Thursday, April 9, 2009

Last week I volunteered for the Society of Composers, Inc. national conference here in Santa Fe. I was put off by the attitudes and posturing, in general, of the various 'composers' I came into contact with...and, in specific, by the music that was presented. It was, for the most part, a lousy day full of lousy music. The saving grace was to be able to hang out with my teacher and mentor, David Dunn.
The atmosphere was such that I became, then and there, committed to remaining resolutely and beautifully obscure....firmly in the underground....

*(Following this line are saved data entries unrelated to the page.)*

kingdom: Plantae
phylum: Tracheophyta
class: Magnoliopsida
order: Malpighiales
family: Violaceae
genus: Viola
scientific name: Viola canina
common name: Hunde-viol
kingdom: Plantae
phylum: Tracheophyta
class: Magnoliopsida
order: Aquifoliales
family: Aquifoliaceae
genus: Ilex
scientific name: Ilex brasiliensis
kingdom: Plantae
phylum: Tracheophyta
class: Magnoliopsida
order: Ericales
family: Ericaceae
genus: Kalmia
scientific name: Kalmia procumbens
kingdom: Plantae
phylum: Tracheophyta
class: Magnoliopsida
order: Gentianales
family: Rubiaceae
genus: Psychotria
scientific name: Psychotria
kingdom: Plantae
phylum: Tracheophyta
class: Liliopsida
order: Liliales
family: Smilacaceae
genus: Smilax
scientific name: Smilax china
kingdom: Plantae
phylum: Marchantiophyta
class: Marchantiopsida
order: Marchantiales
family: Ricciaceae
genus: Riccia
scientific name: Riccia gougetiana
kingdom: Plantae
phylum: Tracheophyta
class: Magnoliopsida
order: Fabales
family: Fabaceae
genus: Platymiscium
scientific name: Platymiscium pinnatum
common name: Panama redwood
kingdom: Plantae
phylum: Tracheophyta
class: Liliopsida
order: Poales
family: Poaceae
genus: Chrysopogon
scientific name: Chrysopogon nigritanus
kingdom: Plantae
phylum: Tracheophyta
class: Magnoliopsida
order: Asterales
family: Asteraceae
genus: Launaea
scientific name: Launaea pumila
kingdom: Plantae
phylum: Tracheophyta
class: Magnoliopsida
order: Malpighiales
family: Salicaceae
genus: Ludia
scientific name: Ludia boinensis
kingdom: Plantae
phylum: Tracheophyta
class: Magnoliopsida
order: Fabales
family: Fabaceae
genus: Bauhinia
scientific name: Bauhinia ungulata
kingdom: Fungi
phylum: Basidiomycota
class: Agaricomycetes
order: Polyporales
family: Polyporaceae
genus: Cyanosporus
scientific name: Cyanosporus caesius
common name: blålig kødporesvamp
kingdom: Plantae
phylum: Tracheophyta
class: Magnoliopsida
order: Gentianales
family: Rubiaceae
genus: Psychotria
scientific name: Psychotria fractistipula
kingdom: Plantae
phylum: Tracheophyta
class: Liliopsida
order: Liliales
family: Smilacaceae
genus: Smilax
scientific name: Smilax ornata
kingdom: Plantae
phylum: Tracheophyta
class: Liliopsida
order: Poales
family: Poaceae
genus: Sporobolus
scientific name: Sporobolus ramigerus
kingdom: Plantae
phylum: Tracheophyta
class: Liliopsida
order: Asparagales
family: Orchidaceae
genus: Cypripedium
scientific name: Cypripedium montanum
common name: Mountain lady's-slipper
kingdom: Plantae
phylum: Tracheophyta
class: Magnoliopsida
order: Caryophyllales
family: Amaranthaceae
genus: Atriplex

The music, for the most part, that was presented was a dead music....much like the most banal of pop musics...recycling the same licks/riffs/trends over and over....an exercise in the lamination of thought. I experienced it as a thesis of what is musically correct and what is musically incorrect....an argument I have no interest in. I have only the interest in engaging music as a complex human phenomenon...one that is either alive or dead. Furthermore I became convinced that a budding thought in my mind...a proposition (that is not new, by any means) that states that music, like any other public human endeavor is rightfully about the freedom of use. I believe in a music that has, at its fundamental core, the belief that all sounds may be used in the composition of a music, regardless of its social or artistic function. I believe this to be true of so-called public space (whether government buildings, streetlights, streets, parks, etc.) as well. If we as a society are not able to determine, for our own pleasures, in what manner a public space is to be used....then it is not a truly public space. If music, as a macrocosmic public endeavor, continues to be governed by a set of near-fascist rules about useage (ie, what notes follow what notes etc. etc.) then it cannot truly be a music. It cannot live. It only exists in the area of the university or academic archive, which is to say, it is neither dead, nor alive....but behaves and is behaved upon as a cryogenic specimen.